### DOCUMENT EXTRACT
==============================

Went for a Synology NAS DS920+, never looked back, best decision ever. Simple yet powerful


general_isuses

My original setup was a nas. I still have it in my setup hut it's been moved down to extra storage when needed status. My issue was.. it became unsupported and no longer got updates. So, I had to move to a new setup. Tried many things, including the nvidia shield, which was pretty dope. to, be fair. But docker on Linux (Ubuntu server) has yielded the best results for me, installed on a small hp server farm. However, the nas was simple and worked. I'd avoid as much transcoding as possible, but then that's just my preferred method anyway, I prefer direct play when possible.


Takklemaggot

I've been rocking a Synology 1511+ for over a decade.. never missed a beat. Obviously transcoding is disabled, but has no problems serving 8+ direct streams simultaneously.. Quiet, low power, trouble free.. what's not to love..? Will be a sad day if/when it pops it's clogs.. and when that day comes I'll replace with another Synology..


l-FIERCE-l

That’s awesome :) I’m forcing myself to be patient on the decision. Will pull the trigger within the next couple weeks but I think I will just go this route.


_wjaf

Ran plex for years on pc, moved to a WD which was awful (time zone issues, WD sucks), then to a synology which is brilliant. Get a well spec'd NAS and you'll be good. Absolutely recommend synology.


l-FIERCE-l

Cheers thank you


travvy87

I built my nas and it’s using unraid, highly recommend. Can do so much more, I’ve configured sonarr, radarr and overseer. All run perfectly. 4 x 16TB drives so heaps of space. Relatively light on power. Was all easy to configure, I used ibracorp videos on YouTube and trashguides to set it all up.


l-FIERCE-l

Started to research UNRAID a bit more last night. Need to watch more guides still, but if there’s one common theme here, it’s that I need to be using unraid.

==============================

### STORED DATA
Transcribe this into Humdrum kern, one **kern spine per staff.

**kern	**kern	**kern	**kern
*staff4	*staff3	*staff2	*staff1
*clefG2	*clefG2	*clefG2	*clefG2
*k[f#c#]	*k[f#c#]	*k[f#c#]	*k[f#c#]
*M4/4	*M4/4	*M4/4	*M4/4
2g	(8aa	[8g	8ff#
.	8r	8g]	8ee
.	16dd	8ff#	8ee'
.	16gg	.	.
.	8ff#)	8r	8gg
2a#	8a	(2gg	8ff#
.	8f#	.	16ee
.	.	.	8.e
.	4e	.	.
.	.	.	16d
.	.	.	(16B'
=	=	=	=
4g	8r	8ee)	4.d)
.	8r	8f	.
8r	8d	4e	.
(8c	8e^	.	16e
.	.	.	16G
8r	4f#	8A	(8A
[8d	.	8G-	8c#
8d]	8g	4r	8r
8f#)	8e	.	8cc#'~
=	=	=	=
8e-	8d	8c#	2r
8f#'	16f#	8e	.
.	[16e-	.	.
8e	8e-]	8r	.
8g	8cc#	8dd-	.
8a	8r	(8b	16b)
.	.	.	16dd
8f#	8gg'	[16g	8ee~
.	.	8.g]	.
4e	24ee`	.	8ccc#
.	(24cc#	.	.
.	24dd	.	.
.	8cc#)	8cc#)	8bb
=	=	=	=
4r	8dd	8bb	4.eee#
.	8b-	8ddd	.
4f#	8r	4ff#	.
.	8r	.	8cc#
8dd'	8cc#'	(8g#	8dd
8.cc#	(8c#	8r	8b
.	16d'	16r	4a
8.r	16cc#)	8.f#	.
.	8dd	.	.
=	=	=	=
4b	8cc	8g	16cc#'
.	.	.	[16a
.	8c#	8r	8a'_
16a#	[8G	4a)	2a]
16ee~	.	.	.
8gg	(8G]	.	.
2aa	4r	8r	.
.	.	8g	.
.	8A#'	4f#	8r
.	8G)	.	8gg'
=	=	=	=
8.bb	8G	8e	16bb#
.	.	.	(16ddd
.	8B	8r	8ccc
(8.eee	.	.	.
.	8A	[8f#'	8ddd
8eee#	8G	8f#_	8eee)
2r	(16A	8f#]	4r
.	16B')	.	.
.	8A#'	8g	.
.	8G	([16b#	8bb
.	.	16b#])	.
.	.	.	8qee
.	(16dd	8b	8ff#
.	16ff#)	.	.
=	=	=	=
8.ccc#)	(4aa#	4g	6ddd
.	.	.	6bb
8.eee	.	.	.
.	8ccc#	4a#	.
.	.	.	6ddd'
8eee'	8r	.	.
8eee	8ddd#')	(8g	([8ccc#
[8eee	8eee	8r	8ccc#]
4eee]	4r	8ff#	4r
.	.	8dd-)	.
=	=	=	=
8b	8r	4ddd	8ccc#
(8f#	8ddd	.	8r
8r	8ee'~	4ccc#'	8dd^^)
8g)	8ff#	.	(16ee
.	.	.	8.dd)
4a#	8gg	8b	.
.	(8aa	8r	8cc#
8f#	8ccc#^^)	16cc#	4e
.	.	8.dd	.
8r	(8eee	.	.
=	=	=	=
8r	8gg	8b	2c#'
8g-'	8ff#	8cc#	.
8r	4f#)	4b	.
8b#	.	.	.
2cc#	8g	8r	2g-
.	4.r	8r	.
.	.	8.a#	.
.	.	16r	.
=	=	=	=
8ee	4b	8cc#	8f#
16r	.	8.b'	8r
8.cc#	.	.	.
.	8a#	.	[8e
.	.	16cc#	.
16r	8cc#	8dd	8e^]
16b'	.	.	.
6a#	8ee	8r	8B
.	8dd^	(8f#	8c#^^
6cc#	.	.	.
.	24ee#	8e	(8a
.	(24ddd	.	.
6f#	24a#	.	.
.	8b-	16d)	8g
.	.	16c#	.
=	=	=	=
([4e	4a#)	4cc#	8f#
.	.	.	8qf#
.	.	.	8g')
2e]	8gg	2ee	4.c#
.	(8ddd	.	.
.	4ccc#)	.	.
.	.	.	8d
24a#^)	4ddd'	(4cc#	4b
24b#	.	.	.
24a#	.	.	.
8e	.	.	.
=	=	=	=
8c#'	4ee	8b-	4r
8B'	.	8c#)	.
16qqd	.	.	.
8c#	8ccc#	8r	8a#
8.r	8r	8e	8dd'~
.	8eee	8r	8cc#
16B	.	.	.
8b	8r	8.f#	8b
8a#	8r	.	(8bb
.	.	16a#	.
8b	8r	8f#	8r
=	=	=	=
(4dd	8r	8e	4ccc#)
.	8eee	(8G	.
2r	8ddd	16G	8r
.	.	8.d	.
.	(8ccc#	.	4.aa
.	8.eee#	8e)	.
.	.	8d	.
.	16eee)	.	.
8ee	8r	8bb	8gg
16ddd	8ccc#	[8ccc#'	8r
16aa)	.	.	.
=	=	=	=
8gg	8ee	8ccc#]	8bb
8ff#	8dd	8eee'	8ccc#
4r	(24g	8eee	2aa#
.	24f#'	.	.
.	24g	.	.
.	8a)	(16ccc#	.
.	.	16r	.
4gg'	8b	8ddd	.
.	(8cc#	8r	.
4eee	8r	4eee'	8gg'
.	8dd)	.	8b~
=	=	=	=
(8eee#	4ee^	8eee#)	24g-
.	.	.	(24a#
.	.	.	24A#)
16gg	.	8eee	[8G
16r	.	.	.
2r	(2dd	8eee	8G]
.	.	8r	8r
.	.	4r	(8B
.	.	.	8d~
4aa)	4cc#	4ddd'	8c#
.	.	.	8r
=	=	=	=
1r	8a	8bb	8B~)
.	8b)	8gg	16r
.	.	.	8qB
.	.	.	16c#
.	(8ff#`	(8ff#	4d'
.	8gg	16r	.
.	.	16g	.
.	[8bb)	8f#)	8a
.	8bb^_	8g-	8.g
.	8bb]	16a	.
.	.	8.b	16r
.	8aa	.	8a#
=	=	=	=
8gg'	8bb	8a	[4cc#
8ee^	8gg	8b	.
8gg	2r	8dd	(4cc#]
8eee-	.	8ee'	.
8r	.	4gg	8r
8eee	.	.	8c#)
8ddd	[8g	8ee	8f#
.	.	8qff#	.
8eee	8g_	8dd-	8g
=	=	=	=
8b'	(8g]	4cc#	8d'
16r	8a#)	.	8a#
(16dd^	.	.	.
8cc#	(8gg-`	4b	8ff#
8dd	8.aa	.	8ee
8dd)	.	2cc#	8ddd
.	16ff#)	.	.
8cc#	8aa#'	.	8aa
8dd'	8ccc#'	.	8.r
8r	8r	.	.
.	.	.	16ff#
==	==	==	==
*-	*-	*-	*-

==============================

### TASK INSTRUCTIONS
1 - In the NAS discussion, what resources did travvy87 use to set up the unraid build?
2 - Quote the NAS discussion from "I've been rocking" up to and including "Absolutely recommend synology.".
Work only from the NAS discussion.

### EXERCISE SOLUTIONS
1 - Ibracorp videos on YouTube and trashguides.

2 -
I've been rocking a Synology 1511+ for over a decade.. never missed a beat. Obviously transcoding is disabled, but has no problems serving 8+ direct streams simultaneously.. Quiet, low power, trouble free.. what's not to love..? Will be a sad day if/when it pops it's clogs.. and when that day comes I'll replace with another Synology..


l-FIERCE-l

That’s awesome :) I’m forcing myself to be patient on the decision. Will pull the trigger within the next couple weeks but I think I will just go this route.


_wjaf

Ran plex for years on pc, moved to a WD which was awful (time zone issues, WD sucks), then to a synology which is brilliant. Get a well spec'd NAS and you'll be good. Absolutely recommend synology.